* [WHAT YOU SHOULD DO]: The lines below are to be quoted exactly, from the first through the one that contains "Frequently Asked Questions".

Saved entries
--- START ---

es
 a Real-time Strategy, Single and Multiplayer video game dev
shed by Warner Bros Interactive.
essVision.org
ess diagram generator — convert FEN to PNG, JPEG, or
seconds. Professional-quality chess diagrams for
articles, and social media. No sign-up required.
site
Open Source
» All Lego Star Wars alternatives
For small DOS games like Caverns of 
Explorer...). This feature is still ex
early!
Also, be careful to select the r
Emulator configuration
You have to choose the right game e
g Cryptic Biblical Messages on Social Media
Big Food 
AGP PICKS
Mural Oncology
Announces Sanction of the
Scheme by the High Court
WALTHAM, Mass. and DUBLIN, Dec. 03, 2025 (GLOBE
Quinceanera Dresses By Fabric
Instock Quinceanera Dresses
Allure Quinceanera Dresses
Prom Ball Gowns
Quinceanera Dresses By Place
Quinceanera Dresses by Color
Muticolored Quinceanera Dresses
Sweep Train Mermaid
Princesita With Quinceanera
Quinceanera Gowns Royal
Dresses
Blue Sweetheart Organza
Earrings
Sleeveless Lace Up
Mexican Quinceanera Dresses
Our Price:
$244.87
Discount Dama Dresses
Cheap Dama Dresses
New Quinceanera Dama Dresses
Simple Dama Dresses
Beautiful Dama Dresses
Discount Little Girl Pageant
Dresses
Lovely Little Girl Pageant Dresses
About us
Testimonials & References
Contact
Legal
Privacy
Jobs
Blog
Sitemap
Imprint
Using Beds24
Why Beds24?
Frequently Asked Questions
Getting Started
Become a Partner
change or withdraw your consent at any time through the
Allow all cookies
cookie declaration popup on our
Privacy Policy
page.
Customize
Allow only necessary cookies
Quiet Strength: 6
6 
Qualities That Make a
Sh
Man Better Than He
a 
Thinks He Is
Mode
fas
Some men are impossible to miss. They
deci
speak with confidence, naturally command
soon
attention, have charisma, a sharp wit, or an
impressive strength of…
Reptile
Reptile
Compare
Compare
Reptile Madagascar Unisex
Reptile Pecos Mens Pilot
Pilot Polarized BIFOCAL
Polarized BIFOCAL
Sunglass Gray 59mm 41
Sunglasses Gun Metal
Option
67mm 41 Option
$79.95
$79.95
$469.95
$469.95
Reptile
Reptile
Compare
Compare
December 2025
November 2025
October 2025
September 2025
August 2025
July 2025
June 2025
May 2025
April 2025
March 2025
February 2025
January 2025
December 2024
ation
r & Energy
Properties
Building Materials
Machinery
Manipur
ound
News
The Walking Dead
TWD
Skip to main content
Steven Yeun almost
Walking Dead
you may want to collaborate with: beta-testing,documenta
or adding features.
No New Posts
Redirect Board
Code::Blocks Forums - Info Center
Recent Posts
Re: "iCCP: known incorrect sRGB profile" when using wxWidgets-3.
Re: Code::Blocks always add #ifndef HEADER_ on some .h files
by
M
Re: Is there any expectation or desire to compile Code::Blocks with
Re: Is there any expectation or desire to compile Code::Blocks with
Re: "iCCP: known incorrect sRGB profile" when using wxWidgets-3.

--- END ---

* [ANSWER AREA]:
es
 a Real-time Strategy, Single and Multiplayer video game dev
shed by Warner Bros Interactive.
essVision.org
ess diagram generator — convert FEN to PNG, JPEG, or
seconds. Professional-quality chess diagrams for
articles, and social media. No sign-up required.
site
Open Source
» All Lego Star Wars alternatives
For small DOS games like Caverns of 
Explorer...). This feature is still ex
early!
Also, be careful to select the r
Emulator configuration
You have to choose the right game e
g Cryptic Biblical Messages on Social Media
Big Food 
AGP PICKS
Mural Oncology
Announces Sanction of the
Scheme by the High Court
WALTHAM, Mass. and DUBLIN, Dec. 03, 2025 (GLOBE
Quinceanera Dresses By Fabric
Instock Quinceanera Dresses
Allure Quinceanera Dresses
Prom Ball Gowns
Quinceanera Dresses By Place
Quinceanera Dresses by Color
Muticolored Quinceanera Dresses
Sweep Train Mermaid
Princesita With Quinceanera
Quinceanera Gowns Royal
Dresses
Blue Sweetheart Organza
Earrings
Sleeveless Lace Up
Mexican Quinceanera Dresses
Our Price:
$244.87
Discount Dama Dresses
Cheap Dama Dresses
New Quinceanera Dama Dresses
Simple Dama Dresses
Beautiful Dama Dresses
Discount Little Girl Pageant
Dresses
Lovely Little Girl Pageant Dresses
About us
Testimonials & References
Contact
Legal
Privacy
Jobs
Blog
Sitemap
Imprint
Using Beds24
Why Beds24?
Frequently Asked Questions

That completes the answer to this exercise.